Pensieri deboli
E così Matteo Renzi è passato dalle rivoluzioni una al mese (“A marzo nuova legge elettorale, ad aprile il Jobs Act, a maggio la giustizia, a giugno la pubblica amministrazione...”) ai “mille giorni” al “passo dopo passo”, alle risposte puntute a chi - Draghi o altri - gli chiede di muoversi con tempi adeguati.
Bene, alle precedenti sbruffonate non credevamo proprio. E probabilmente non ci credevano nemmeno gli italiani che massicciamente lo hanno votato, più perché ha saputo rappresentare l’esigenza di un cambiamento radicale, che non i contenuti, latitanti o arruffati. Bene quindi che ora ai contenuti si voglia arrivare, lasciandosi alle spalle l’ansia di rappresentare la velocità a tutti i costi.

Dati grezzi:
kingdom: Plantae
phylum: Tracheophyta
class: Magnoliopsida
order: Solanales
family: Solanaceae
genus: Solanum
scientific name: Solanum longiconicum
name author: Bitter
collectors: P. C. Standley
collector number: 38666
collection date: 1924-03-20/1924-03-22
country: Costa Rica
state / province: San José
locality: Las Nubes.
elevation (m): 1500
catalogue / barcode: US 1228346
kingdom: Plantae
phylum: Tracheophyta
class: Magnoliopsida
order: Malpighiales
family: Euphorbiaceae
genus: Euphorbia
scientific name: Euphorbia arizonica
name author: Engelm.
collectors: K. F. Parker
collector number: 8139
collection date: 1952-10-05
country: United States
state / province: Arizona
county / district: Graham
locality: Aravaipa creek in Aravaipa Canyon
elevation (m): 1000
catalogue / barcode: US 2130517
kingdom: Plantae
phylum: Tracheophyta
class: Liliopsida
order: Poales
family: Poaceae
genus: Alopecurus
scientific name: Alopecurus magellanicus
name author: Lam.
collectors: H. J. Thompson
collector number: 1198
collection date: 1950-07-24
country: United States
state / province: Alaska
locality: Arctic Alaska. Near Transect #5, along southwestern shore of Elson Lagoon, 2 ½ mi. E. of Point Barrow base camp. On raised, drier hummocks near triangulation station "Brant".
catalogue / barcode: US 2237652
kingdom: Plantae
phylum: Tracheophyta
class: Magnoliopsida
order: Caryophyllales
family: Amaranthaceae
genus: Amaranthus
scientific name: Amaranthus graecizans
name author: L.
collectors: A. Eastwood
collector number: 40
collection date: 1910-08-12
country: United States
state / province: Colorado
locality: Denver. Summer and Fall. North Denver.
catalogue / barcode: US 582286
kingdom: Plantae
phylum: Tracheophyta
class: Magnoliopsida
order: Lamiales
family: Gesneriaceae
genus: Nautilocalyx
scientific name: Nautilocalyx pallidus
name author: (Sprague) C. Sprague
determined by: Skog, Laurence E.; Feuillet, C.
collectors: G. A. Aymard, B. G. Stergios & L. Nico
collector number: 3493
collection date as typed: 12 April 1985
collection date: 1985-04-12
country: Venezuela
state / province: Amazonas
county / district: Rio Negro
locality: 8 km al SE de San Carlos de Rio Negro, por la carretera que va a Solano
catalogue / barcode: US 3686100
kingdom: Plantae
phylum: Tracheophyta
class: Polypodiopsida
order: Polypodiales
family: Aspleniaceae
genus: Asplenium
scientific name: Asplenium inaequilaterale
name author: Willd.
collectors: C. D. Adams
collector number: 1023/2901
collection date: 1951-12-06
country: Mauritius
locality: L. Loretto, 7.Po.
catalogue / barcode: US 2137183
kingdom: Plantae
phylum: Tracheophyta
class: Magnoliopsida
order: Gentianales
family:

Cosa fare:
Riscrivi il brano, tutto da "Pensieri deboli" giù fino a "tutti i costi.", sostituendo "passo dopo passo" con "un passo alla volta". I dati riportati qui non servono.

Soluzione:
Pensieri deboli
E così Matteo Renzi è passato dalle rivoluzioni una al mese (“A marzo nuova legge elettorale, ad aprile il Jobs Act, a maggio la giustizia, a giugno la pubblica amministrazione...”) ai “mille giorni” al “un passo alla volta”, alle risposte puntute a chi - Draghi o altri - gli chiede di muoversi con tempi adeguati.
Bene, alle precedenti sbruffonate non credevamo proprio. E probabilmente non ci credevano nemmeno gli italiani che massicciamente lo hanno votato, più perché ha saputo rappresentare l’esigenza di un cambiamento radicale, che non i contenuti, latitanti o arruffati. Bene quindi che ora ai contenuti si voglia arrivare, lasciandosi alle spalle l’ansia di rappresentare la velocità a tutti i costi.